YOUR TASK – The records below are to be copied exactly, with their pictures left out.

Stored data entries:
▽
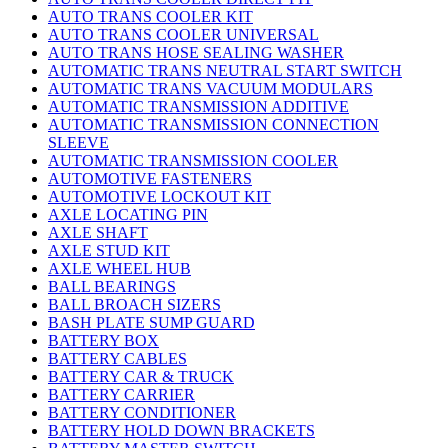
AUTO TRANS COOLER KIT
AUTO TRANS COOLER UNIVERSAL
AUTO TRANS HOSE SEALING WASHER
AUTOMATIC TRANS NEUTRAL START SWITCH
AUTOMATIC TRANS VACUUM MODULARS
AUTOMATIC TRANSMISSION ADDITIVE
AUTOMATIC TRANSMISSION CONNECTION
SLEEVE
AUTOMATIC TRANSMISSION COOLER
AUTOMOTIVE FASTENERS
AUTOMOTIVE LOCKOUT KIT
AXLE LOCATING PIN
AXLE SHAFT
AXLE STUD KIT
AXLE WHEEL HUB
BALL BEARINGS
BALL BROACH SIZERS
BASH PLATE SUMP GUARD
BATTERY BOX
BATTERY CABLES
BATTERY CAR & TRUCK
BATTERY CARRIER
BATTERY CONDITIONER
BATTERY HOLD DOWN BRACKETS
△
TASK RESULT –
AUTO TRANS COOLER KIT
AUTO TRANS COOLER UNIVERSAL
AUTO TRANS HOSE SEALING WASHER
AUTOMATIC TRANS NEUTRAL START SWITCH
AUTOMATIC TRANS VACUUM MODULARS
AUTOMATIC TRANSMISSION ADDITIVE
AUTOMATIC TRANSMISSION CONNECTION
SLEEVE
AUTOMATIC TRANSMISSION COOLER
AUTOMOTIVE FASTENERS
AUTOMOTIVE LOCKOUT KIT
AXLE LOCATING PIN
AXLE SHAFT
AXLE STUD KIT
AXLE WHEEL HUB
BALL BEARINGS
BALL BROACH SIZERS
BASH PLATE SUMP GUARD
BATTERY BOX
BATTERY CABLES
BATTERY CAR & TRUCK
BATTERY CARRIER
BATTERY CONDITIONER
BATTERY HOLD DOWN BRACKETS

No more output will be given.